What you see is not what you get
The patient population studied in the Empa-Reg Outcome trial was a very unique group of elderly patients with diabetes who were at a very high risk of CV disease. In fact, more than 75% of the patients recruited had evidence of ischemic heart disease and nearly a quarter had already suffered from stroke, that is, a population severely crippled by advanced atherosclerotic disease. Contrast this with patients attending regular diabetes clinics, whereby on average less than 5% of the patients would report a past history of cerebrovascular accidents. In other words, what you see in the Empa-Reg Outcome trial is not necessarily what you get at your own clinic. Hence, we must resist all temptations to extrapolate the findings of the study to the wider diabetes population seen in everyday clinical practice.
Conclusions: A Plea for Common Sense
It has been said that there are two sides to every story. This could not be more appropriate than in the case of the interpretation of the Empa-Reg Outcome Trial.

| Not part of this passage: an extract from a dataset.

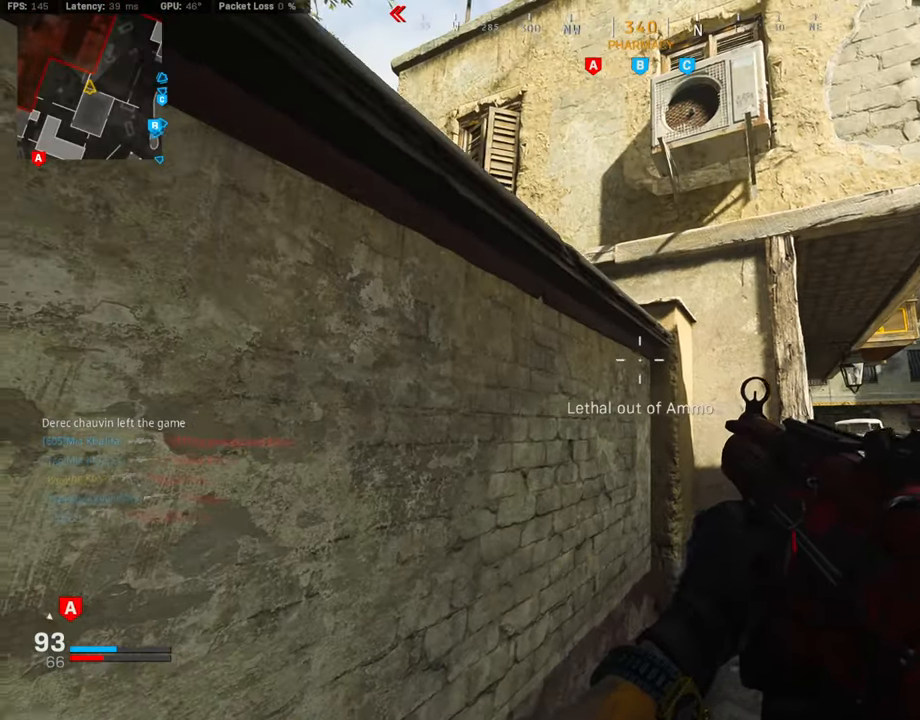
{"buttons": [], "left_stick": "center", "right_stick": "center", "events": [[338, "right_stick", "down-right"], [355, "left_stick", "center"], [439, "right_stick", "center"]]}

The Empa-Reg Outcome study is undoubtedly an important and timely diabetes trial. It has spurred interest and raised hopes about the prospect of improving CV outcome for people with type 2 diabetes. However, as outlined earlier, the study has serious limitations that undermine the claims made of CV benefits. In fact, the prized finding of the study (Graph) looks conspicuously unreal and in my opinion, will always be impossible to explain biologically. Indeed, when I see everyone applauding this celebrity graph, I immediately think of the story line behind the traditional tale “The Emperor's New Clothes.”
I am also baffled by the decision of the FDA to approve the use of Empagliflozin for the prevention of CV deaths. Of note, the FDA decision has been taken against the advice of almost half of the advisory board members assembled to address the issue (11 vs. 12 had actually rejected the proposed application). This is not a game of sport to be settled by the net score achieved. If half the members of a medical jury were either in doubt of the evidence or had conflicting views with the other half, you can be sure that the final verdict itself would not be a sound one.
Footnotes
Author Disclosure Statement
No competing financial interests exist.